Pandangan terhadap citra yang terbentuk dalam media fotografi pada kebanyakan orang, umumnya sebatas pemindahan objek asli ke bidang gambar. Pandangan ini yang kemudian menjebak kita pada pemahaman bahwa, fotografi hanya sebatas media perekaman yang berhubungan dengan cahaya dari objek. Munculnya pandangan tersebut sangat wajar karena perkembangan teknologi kamera yang nyaris tidak pernah selesai dalam capaian kesempurnaan visual. Kamera-kamera terbaru yang menawarkan kemudahan dalam hal pengoperasian bermunculan, sehingga setiap orang bisa dengan mudah melakukan pemotretan.

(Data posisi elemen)
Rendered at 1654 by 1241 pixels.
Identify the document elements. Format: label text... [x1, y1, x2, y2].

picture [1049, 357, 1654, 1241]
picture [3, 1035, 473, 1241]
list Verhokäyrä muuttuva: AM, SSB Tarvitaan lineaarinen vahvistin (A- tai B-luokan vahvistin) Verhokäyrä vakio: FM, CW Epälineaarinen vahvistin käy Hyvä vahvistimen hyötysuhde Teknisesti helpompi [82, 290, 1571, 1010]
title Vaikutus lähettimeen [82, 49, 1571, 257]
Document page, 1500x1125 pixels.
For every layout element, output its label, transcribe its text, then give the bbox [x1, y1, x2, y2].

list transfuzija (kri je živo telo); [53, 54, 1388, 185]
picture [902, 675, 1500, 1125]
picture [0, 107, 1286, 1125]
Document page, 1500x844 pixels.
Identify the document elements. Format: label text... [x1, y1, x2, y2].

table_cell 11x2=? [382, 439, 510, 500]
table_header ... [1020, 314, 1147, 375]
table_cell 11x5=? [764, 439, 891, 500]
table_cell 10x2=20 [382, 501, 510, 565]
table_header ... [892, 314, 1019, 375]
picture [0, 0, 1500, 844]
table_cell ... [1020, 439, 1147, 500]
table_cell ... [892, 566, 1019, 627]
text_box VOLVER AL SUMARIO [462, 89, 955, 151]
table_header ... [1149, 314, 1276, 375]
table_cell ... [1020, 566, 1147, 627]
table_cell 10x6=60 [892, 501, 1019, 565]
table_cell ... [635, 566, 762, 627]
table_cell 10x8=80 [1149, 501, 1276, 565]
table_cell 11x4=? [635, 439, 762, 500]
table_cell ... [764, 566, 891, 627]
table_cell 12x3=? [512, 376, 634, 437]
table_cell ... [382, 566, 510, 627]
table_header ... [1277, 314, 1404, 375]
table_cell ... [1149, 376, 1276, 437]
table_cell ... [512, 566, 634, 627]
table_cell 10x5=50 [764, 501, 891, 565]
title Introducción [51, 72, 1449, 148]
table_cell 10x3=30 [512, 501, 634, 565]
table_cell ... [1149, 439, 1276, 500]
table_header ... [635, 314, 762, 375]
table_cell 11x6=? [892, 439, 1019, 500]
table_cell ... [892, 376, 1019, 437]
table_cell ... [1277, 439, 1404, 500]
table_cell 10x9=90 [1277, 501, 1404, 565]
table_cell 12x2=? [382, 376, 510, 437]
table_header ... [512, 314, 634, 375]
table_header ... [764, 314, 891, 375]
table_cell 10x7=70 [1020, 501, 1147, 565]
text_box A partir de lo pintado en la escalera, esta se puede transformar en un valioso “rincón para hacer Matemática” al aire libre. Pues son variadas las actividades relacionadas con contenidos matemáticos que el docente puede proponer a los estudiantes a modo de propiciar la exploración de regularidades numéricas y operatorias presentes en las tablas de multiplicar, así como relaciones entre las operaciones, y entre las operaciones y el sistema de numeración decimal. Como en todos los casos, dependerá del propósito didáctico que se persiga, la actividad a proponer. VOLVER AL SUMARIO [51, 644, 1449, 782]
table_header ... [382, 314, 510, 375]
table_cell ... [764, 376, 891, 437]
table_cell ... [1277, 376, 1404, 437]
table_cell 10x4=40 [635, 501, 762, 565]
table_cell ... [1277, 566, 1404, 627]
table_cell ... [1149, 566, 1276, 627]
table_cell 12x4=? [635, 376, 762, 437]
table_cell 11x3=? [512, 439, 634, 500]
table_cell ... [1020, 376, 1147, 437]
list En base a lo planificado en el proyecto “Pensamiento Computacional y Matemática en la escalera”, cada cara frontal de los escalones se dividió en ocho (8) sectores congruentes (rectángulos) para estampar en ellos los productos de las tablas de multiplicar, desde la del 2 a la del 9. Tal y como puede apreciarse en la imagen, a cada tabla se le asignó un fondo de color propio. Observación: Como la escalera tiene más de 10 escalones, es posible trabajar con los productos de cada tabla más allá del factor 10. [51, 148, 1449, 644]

● Daftar Perintah
1. Menurut teks tentang citra fotografi, mengapa wajar jika banyak orang menganggap fotografi hanya sebagai media perekaman cahaya dari objek? Jelaskan dalam satu sampai tiga kalimat.
2. Lanjutkan teks tentang citra fotografi mulai dari bagian setelah kalimat terakhirnya.

● Daftar Jawaban
1. Pandangan itu wajar karena teknologi kamera terus berkembang dan nyaris tidak pernah selesai mengejar kesempurnaan visual. Kamera-kamera terbaru yang mudah dioperasikan terus bermunculan, sehingga setiap orang bisa memotret dengan mudah.

2.
Ketika penggunaan kamera telah memasyarakat, dan cenderung menjadi gaya hidup, tentu perlu diimbangi dengan cara pandang terhadap media fotografi. Melalui cara pandang inilah, setidaknya kita tersadarkan bahwa transformasi teknologi kamera dari masa ke masa membutuhkan juga imajinasi dan kreativitas dari para pegiatnya. Dengan berkembangnya cara pandang terhadap fotografi, jebakan konvensi fotografi yang berkisar pada komposisi, pengolahan intensitas cahaya, dan pengaturan pencahayaan, dapat dihindari. Walaupun kerap ditemukan, muatan ide muncul berdasarkan penentuan subject-metter berupa pencitraan hasil permainan proses pencahayaan dan sudut pandang.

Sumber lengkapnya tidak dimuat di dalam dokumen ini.